I’ve lived long enough to witness remarkable changes in the world of being a woman. When I was a child most of the fathers went to their jobs and the mothers stayed home tending to the children and caring for the house. It was somewhat rare for a married female to have a job, but I did witness a small number of women who worked outside the home. Most of them were either teachers or nurses, thus my original belief that I would have few choices in a career when I became an adult. Nonetheless, I was most enchanted with two neighbor women who seemed to be blazing an independent trail of their own. One was a commercial artist and the other was a lawyer.
For some reason these two women took a shine to me. They invited me to their homes for little visits that involved walking into a different kind of world in which they were coequals with their husbands. I suppose these trailblazers left an indelible impression on me because I absolutely adored and admired them. I was impressed by their advanced educations and the interesting ways in which they lived their lives. Sometimes I think they were attempting to reframe my thinking by giving me a glimpse of possibilities.
After my father died I watched my mother become responsible for all of the tasks involved with working outside of the home and returning each evening to maintain the routines of keeping our household in order. She seemed to accomplish those her work with great aplomb, making me believe that women can be as strong and independent as men. I entered my own marriage with an attitude that I was as capable as my husband in almost every regard save for lifting heavy objects. He and I became a wedded team rather than assuming the old fashioned models that I had so often observed when I was a young girl. The old traditions of the man taking charge did not work for me. Luckily the times were changing and most of the marriages of my friends mirrored the new independence that women were achieving everywhere.
Today’s modern married couples have taken the teamwork idea up an even more amazing notch. I watch the younger men sharing in household duties and caring for the children on an equal footing. They think nothing of cooking the dinner, doing their own laundry, getting the kids ready for school. It is simply a natural progression of mutual respect that seems to have grown from the pioneering days of women like the artist and lawyer that I once knew and from brave souls like my mother who proved that a woman can beautifully handle the whole shebang on her own when necessary.
I still see vestiges of the old ways of doing things, especially among the older folks who are still with us. My father-in-law always takes my husband into another room to discuss business. He balks at suggestions that I have for getting repairs or managing money. He requests me to take care of the once female only duties like washing his clothes and shopping for the items he needs for his diet. He is stunned to see my husband and grandson cooking. He is visibly uncomfortable with my independence. He has balked at the openness of my opinions. I think that he can’t quite decide if he likes the way I behave or is somewhat repulsed by it. His two wives were highly capable and bright women who mostly deferred to his demands. He sees himself as the ultimate protector of the “weaker” women and he is gentlemanly in doing that in a very traditional way, but I am unwilling to give in to his old fashioned demands. He is a man of his era while I am a woman of mine.

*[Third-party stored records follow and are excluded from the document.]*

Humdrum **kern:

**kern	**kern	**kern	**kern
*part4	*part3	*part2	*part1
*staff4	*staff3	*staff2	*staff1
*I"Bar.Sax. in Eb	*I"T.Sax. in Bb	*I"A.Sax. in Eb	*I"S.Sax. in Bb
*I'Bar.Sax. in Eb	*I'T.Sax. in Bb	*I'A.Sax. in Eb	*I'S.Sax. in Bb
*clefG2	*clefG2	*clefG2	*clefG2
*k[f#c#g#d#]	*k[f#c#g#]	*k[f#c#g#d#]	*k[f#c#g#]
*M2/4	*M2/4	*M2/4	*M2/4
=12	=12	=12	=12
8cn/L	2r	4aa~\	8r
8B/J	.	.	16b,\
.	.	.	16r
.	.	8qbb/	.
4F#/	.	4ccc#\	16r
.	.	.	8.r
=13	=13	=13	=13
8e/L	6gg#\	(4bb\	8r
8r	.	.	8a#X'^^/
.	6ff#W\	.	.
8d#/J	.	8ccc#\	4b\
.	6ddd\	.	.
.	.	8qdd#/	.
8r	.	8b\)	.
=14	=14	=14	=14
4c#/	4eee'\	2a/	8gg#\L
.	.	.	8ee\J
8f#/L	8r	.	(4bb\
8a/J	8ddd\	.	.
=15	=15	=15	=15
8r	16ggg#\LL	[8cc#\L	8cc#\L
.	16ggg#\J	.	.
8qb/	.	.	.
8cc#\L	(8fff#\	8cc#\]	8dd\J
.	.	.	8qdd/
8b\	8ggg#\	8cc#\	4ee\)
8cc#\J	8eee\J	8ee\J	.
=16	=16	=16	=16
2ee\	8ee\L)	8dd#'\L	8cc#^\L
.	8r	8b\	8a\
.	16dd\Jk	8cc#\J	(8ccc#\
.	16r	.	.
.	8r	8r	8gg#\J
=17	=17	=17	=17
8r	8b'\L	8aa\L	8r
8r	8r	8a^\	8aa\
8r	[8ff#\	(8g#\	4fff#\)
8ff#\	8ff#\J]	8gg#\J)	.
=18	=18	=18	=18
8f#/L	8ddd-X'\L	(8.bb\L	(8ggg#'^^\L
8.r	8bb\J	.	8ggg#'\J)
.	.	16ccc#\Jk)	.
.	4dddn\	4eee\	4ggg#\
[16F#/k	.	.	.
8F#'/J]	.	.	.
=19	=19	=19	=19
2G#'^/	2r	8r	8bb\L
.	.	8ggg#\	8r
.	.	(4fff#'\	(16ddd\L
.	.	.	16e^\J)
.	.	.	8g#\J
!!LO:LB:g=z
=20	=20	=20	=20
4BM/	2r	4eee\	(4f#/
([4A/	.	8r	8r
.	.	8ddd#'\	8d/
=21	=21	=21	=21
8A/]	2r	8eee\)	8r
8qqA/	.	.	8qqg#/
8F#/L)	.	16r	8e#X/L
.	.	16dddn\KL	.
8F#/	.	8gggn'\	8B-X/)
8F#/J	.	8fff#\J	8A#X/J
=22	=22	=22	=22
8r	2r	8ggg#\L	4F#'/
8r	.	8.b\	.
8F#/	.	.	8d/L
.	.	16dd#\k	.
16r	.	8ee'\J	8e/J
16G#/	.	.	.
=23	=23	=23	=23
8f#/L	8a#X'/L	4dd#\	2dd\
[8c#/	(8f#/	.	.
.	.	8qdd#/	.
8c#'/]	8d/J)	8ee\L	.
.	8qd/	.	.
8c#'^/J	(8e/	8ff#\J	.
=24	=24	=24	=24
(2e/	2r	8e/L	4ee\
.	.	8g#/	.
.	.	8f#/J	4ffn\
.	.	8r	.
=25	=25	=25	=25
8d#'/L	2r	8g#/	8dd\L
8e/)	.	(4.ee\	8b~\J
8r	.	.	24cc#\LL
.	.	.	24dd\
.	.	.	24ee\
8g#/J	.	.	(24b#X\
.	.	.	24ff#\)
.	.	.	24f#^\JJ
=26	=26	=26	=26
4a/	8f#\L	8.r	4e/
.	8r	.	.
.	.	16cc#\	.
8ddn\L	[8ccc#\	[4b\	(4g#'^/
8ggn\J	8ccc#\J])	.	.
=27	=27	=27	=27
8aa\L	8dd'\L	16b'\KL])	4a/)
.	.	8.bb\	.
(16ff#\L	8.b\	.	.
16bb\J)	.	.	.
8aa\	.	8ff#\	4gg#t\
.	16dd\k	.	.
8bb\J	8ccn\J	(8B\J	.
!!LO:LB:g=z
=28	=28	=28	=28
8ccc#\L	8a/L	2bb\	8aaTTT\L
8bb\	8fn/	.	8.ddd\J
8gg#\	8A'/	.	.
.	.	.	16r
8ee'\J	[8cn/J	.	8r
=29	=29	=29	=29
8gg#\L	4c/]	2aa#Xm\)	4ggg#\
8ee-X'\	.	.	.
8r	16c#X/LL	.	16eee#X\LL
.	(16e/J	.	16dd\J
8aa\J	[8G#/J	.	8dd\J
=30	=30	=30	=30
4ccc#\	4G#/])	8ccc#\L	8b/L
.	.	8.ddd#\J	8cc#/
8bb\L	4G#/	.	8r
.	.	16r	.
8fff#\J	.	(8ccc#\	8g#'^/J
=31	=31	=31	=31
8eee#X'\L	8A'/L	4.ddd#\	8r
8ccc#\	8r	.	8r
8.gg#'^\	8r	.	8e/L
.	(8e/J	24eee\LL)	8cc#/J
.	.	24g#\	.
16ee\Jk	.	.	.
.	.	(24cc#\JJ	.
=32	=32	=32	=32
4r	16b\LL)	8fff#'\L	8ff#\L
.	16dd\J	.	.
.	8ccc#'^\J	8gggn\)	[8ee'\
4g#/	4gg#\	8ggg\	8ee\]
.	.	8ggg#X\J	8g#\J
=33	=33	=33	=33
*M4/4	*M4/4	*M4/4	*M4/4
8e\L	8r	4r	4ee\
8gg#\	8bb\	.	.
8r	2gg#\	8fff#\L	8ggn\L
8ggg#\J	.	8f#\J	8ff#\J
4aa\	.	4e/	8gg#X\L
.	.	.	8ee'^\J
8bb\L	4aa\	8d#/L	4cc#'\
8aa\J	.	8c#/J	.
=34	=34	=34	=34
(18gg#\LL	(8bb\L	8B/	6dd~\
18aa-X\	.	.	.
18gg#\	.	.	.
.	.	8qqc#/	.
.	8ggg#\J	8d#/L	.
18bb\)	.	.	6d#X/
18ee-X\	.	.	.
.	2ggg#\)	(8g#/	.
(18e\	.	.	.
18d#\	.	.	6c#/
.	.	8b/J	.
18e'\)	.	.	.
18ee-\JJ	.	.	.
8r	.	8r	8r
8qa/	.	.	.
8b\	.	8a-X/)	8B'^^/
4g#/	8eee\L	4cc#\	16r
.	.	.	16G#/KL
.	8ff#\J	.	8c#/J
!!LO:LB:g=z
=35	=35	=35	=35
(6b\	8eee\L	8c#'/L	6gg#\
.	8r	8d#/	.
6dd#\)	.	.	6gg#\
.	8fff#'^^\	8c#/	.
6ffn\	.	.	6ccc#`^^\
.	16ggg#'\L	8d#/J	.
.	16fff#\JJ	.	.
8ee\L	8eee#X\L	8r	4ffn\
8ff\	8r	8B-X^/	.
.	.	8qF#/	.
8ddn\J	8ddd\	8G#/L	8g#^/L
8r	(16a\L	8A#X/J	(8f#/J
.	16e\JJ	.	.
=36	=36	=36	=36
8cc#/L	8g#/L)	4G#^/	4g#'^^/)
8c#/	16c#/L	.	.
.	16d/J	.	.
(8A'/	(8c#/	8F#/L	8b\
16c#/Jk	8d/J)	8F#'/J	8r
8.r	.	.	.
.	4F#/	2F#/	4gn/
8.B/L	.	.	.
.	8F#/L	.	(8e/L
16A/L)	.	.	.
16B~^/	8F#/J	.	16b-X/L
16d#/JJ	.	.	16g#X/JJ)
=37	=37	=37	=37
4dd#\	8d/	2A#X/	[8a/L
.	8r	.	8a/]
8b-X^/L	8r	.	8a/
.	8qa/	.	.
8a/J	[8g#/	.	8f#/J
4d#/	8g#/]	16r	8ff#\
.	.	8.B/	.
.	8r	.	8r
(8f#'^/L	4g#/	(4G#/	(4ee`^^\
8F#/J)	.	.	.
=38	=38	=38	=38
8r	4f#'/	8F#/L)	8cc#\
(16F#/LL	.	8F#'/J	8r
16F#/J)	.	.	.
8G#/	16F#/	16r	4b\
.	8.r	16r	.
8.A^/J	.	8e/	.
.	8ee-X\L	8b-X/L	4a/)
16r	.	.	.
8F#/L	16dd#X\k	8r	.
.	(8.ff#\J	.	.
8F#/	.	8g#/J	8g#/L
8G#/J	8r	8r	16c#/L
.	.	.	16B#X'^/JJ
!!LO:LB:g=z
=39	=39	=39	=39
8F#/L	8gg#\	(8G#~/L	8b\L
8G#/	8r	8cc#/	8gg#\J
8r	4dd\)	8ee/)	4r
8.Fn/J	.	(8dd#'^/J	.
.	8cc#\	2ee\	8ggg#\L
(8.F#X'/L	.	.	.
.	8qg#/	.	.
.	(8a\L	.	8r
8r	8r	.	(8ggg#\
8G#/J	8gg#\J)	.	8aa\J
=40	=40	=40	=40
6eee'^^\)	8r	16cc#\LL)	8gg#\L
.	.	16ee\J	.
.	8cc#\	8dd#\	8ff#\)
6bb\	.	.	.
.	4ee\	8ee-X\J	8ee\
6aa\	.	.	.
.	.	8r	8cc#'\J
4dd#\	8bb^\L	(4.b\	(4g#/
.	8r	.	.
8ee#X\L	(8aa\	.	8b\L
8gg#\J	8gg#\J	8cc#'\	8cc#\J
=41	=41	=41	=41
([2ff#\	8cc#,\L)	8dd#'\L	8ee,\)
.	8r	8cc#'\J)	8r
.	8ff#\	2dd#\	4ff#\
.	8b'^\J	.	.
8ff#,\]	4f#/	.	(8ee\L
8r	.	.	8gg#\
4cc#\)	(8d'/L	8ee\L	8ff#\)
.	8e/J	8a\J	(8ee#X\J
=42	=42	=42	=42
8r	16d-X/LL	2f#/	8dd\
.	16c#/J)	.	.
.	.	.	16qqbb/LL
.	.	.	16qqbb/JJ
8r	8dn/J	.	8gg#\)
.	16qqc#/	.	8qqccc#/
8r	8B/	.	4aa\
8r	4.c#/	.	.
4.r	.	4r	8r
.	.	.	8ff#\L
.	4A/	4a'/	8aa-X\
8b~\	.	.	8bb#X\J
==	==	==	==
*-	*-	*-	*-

My granddaughter is thoroughly modern. She has run an organization with thousands of members. She flies across the country alone without batting an eye. She has formed her own set of beliefs and opinions and is not afraid to voice them. She is the newest generation of brilliant and educated women who have goals as lofty as only men once had. She brings my admiration full circle as she works toward a goal of becoming a lawyer. She is unafraid, competent, reliable and no doubt cannot even imagine being treated like a hot house flower unable to make decisions or understand complex ideas.
There are still some people who long for the old days. They have romanticized the times when women could not have their own credit cards or bank accounts. They seem to to think that having the men in charge of everything outside of the home was chivalrous, and maybe it was back then, but those days are long gone. Women have proven that they can and will serve as equal members of a team. The young women that I know share responsibilities with their husbands in a spirit of mutual respect.
We still don’t have a perfect record when it comes to the role of women in society. Many cultures in the world have reverted to tragically domineering treatment of the females in their midst. They withhold education and deny women opportunities to work outside of the home. Even in our own country women are often under attack when they assert their freedoms. We have to be watchful for any signs that indicate a backward trend. Our young girls deserve to be equal to their male counterparts. We’ve come a long way and there should be no turning back.